8. They stir up drama

When things are going well, a toxic friend may stir up chaos by doing things such as picking a fight for no apparent reason and actually revel in it. “[A toxic friend] may do things to cause drama in their life or yours, and then seemingly relish in having to deal with the drama,” Dr. Ho. “They can’t just enjoy the peace of having no problems to deal with and cause trouble in order to feel like their life is exciting.”

9. They put you down

A healthy friendship should uplift you, not make you feel less than, which is why Dr. Ho says putting you down in any way is another big sign of a toxic friend. That can mean they find little ways to criticize you. It can look like your friend trying to one up you. For instance, if you have good news to share, they may diminish it by focusing on one of their accomplishments instead. Or, perhaps they just don’t like it when the spotlight is on you and try to steal it away.

10. You can’t trust them or rely on them

One of the biggest perks of friendship is knowing that your bestie will be there when you really need them. A toxic friend, however, may not live up to that, even if you put in the time and energy to be there for them when they need you. This is why Dr. Ho points to not trusting or relying on them as another sign of a toxic friend. Or worse, in some cases, she adds, a toxic friend may even try to sabotage your success.

How to deal with a toxic friendship

Have a conversation with them

According to Dr. Cohen, not all toxic friendships are beyond repair: "If it feels safe enough to engage in [honest conversation], I encourage bringing up your feelings with your friend."

To do this, voice your concerns to your friend. “Make sure to describe the behaviors that are bothering but don’t attribute your own interpretation about what they mean,” says Dr. Ho. “Rather, open it up to them and ask them why they do something a certain way and how it makes you feel.”

Set firm boundaries

As part of your sit-down conversation with your friend, Dr. Ho advises communicating your boundaries with them about what is okay and what is not in the relationship.

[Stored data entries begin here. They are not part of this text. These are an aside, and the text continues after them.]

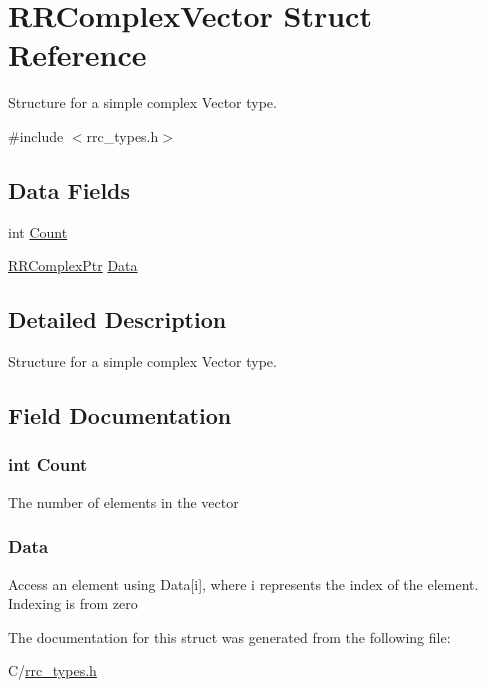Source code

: \hypertarget{struct_r_r_complex_vector}{\section{R\-R\-Complex\-Vector Struct Reference}
\label{struct_r_r_complex_vector}
}


Structure for a simple complex Vector type.  




{\ttfamily \#include $<$rrc\-\_\-types.\-h$>$}

\subsection*{Data Fields}
\begin{DoxyCompactItemize}
\item 
int \hyperlink{struct_r_r_complex_vector_aad462966ed963f892117056de1eba502}{Count}
\item 
\hyperlink{rrc__types_8h_ada2046d7326c56ae29d8510fbf6622ee}{R\-R\-Complex\-Ptr} \hyperlink{struct_r_r_complex_vector_a2853286fc6b37960bba4c8871da839fa}{Data}
\end{DoxyCompactItemize}


\subsection{Detailed Description}
Structure for a simple complex Vector type. 

\subsection{Field Documentation}
\hypertarget{struct_r_r_complex_vector_aad462966ed963f892117056de1eba502}{
\subsubsection[{Count}]{\setlength{\rightskip}{0pt plus 5cm}int Count}}\label{struct_r_r_complex_vector_aad462966ed963f892117056de1eba502}
The number of elements in the vector \hypertarget{struct_r_r_complex_vector_a2853286fc6b37960bba4c8871da839fa}{
\subsubsection[{Data}]{ Data}}\label{struct_r_r_complex_vector_a2853286fc6b37960bba4c8871da839fa}
Access an element using Data\mbox{[}i\mbox{]}, where i represents the index of the element. Indexing is from zero 

The documentation for this struct was generated from the following file\-:\begin{DoxyCompactItemize}
\item 
C/\hyperlink{rrc__types_8h}{rrc\-\_\-types.\-h}\end{DoxyCompactItemize}
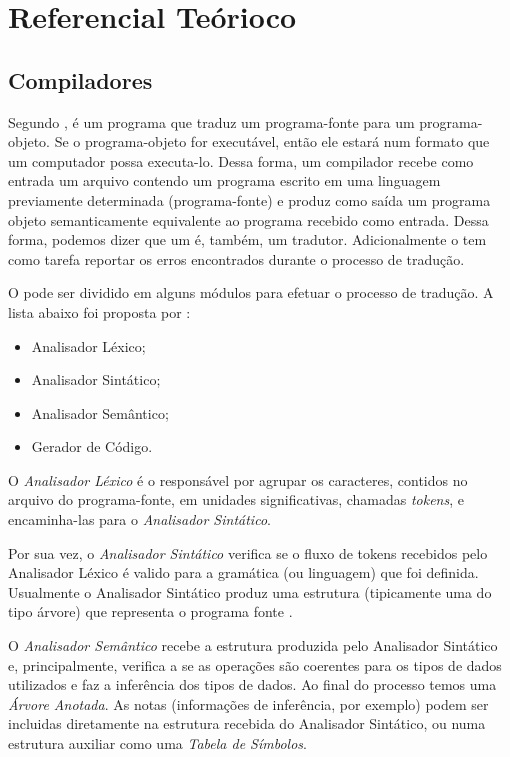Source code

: \section{Referencial Teórioco}
\subsection{Compiladores}
Segundo , \compilador{} é um programa que traduz um
programa-fonte para um programa-objeto. Se o programa-objeto for executável,
então ele estará num formato que um computador possa executa-lo. Dessa forma, um compilador recebe
como entrada um arquivo contendo um programa escrito em uma linguagem previamente
determinada (programa-fonte) e produz como saída um programa objeto semanticamente equivalente
ao programa recebido como entrada. Dessa forma, podemos dizer que um \compilador é,
também, um tradutor. Adicionalmente o \compilador tem como tarefa reportar os
erros encontrados durante o processo de tradução.

O \compilador pode ser dividido em alguns módulos para efetuar o processo de
tradução. A lista abaixo foi proposta por :

\begin{itemize}
	\item Analisador Léxico;
	\item Analisador Sintático;
	\item Analisador Semântico;
	\item Gerador de Código.
\end{itemize}

O \emph{Analisador Léxico} é o responsável por agrupar os caracteres, contidos
no arquivo do programa-fonte, em unidades significativas, chamadas
\emph{tokens}, e encaminha-las para o \emph{Analisador Sintático}.

Por sua vez, o \emph{Analisador Sintático} verifica se o fluxo de tokens
recebidos pelo Analisador Léxico é valido para a gramática (ou linguagem) que
foi definida. Usualmente o Analisador Sintático produz uma estrutura
(tipicamente uma do tipo árvore) que representa o programa fonte
\cite{new-dragon-pt}.

O \emph{Analisador Semântico} recebe a estrutura produzida pelo Analisador
Sintático e, principalmente, verifica a se as operações são coerentes para os
tipos de dados utilizados e faz a inferência dos tipos de dados. Ao final do
processo temos uma \emph{Árvore Anotada}. As notas (informações de inferência,
por exemplo) podem ser incluidas diretamente na estrutura recebida do
Analisador Sintático, ou numa estrutura auxiliar como uma \emph{Tabela de
Símbolos}.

For instance, if your friend tends to dominate the conversation focusing on what they’re going through, your boundary might be that you both get equal time to talk about what you’re experiencing and how you’re feeling.

Consider distancing yourself from them

If there is hope for changing the dynamic of the friendship, your friend will ideally respond in a non-defensive way and be willing to explain why those behaviors happen, be open to discussing how to make things better, and respect your boundaries, says Dr. Ho.

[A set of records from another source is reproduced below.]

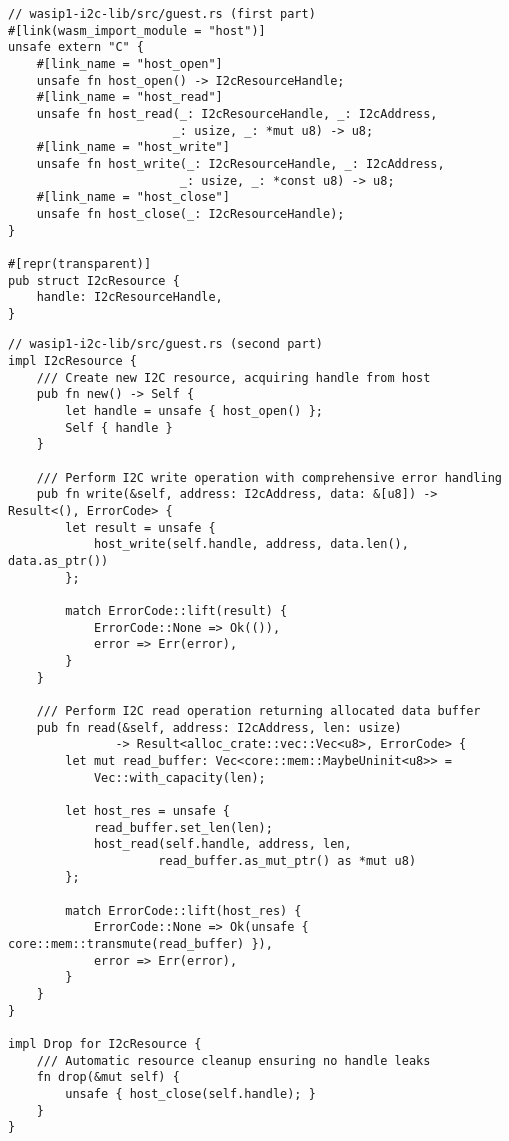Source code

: \begin{verbatim}
// wasip1-i2c-lib/src/guest.rs (first part)
#[link(wasm_import_module = "host")]
unsafe extern "C" {
    #[link_name = "host_open"]
    unsafe fn host_open() -> I2cResourceHandle;
    #[link_name = "host_read"]
    unsafe fn host_read(_: I2cResourceHandle, _: I2cAddress, 
                       _: usize, _: *mut u8) -> u8;
    #[link_name = "host_write"]
    unsafe fn host_write(_: I2cResourceHandle, _: I2cAddress, 
                        _: usize, _: *const u8) -> u8;
    #[link_name = "host_close"]
    unsafe fn host_close(_: I2cResourceHandle);
}

#[repr(transparent)]
pub struct I2cResource {
    handle: I2cResourceHandle,
}
\end{verbatim}

\begin{verbatim}
// wasip1-i2c-lib/src/guest.rs (second part)
impl I2cResource {
    /// Create new I2C resource, acquiring handle from host
    pub fn new() -> Self {
        let handle = unsafe { host_open() };
        Self { handle }
    }

    /// Perform I2C write operation with comprehensive error handling
    pub fn write(&self, address: I2cAddress, data: &[u8]) -> Result<(), ErrorCode> {
        let result = unsafe {
            host_write(self.handle, address, data.len(), data.as_ptr())
        };
        
        match ErrorCode::lift(result) {
            ErrorCode::None => Ok(()),
            error => Err(error),
        }
    }

    /// Perform I2C read operation returning allocated data buffer
    pub fn read(&self, address: I2cAddress, len: usize) 
               -> Result<alloc_crate::vec::Vec<u8>, ErrorCode> {
        let mut read_buffer: Vec<core::mem::MaybeUninit<u8>> = 
            Vec::with_capacity(len);

        let host_res = unsafe {
            read_buffer.set_len(len);
            host_read(self.handle, address, len, 
                     read_buffer.as_mut_ptr() as *mut u8)
        };

        match ErrorCode::lift(host_res) {
            ErrorCode::None => Ok(unsafe { core::mem::transmute(read_buffer) }),
            error => Err(error),
        }
    }
}

impl Drop for I2cResource {
    /// Automatic resource cleanup ensuring no handle leaks
    fn drop(&mut self) {
        unsafe { host_close(self.handle); }
    }
}
\end{verbatim}

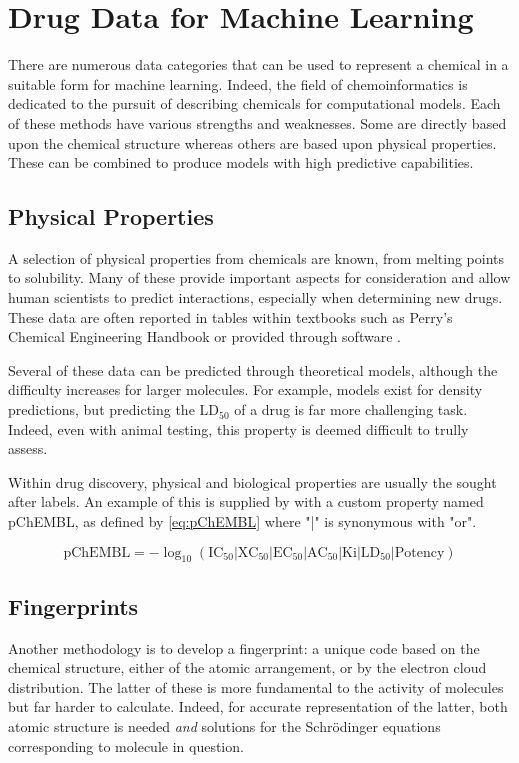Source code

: \section{Drug Data for Machine Learning}
There are numerous data categories that can be used to represent a chemical in a suitable form for machine learning. Indeed, the field of chemoinformatics is dedicated to the pursuit of describing chemicals for computational models. Each of these methods have various strengths and weaknesses. Some are directly based upon the chemical structure whereas others are based upon physical properties. These can be combined to produce models with high predictive capabilities.

\subsection{Physical Properties}
A selection of physical properties from chemicals are known, from melting points to solubility. Many of these provide important aspects for consideration and allow human scientists to predict interactions, especially when determining new drugs. These data are often reported in tables within textbooks such as Perry's Chemical Engineering Handbook or provided through software \cite{CHEMBL,Perrys}.

Several of these data can be predicted through theoretical models, although the difficulty increases for larger molecules. For example, models exist for density predictions, but predicting the $\mathrm{LD_{50}}$ of a drug is  far more challenging task. Indeed, even with animal testing, this property is deemed difficult to trully assess.

Within drug discovery, physical and biological properties are usually the sought after labels. An example of this is supplied by \textcite{CHEMBL} with a custom property named pChEMBL, as defined by \ref{eq:pChEMBL} where  "|" is synonymous with "or".

\begin{equation}
  \label{eq:pChEMBL}
  \mathrm{pChEMBL}=-\log_{10}{\left(\mathrm{IC_{50}}|\mathrm{XC_{50}}|\mathrm{EC_{50}}|\mathrm{AC_{50}}|\mathrm{Ki}|\mathrm{LD_{50}}|\mathrm{Potency}\right)}
\end{equation}

\subsection{Fingerprints}
Another methodology is to develop a fingerprint: a unique code based on the chemical structure, either of the atomic arrangement, or by the electron cloud distribution. The latter of these is more fundamental to the activity of molecules but far harder to calculate. Indeed, for accurate representation of the latter, both atomic structure is needed \textit{and} solutions for the Schrödinger equations corresponding to molecule in question.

However, if your friend is defensive or blames you for being overly sensitive, Dr. Ho says it may be time to start distancing yourself from them and stop investing your time and energy into the relationship further.
The same goes if even broaching the topic of a friendship detox doesn't seem like an option. It's time to move on. "You need to take care of yourself and let go of the negative energy in your life," says Dr. Cohen. You'll grieve the loss of the friendship, but you’ll likely regain your confidence.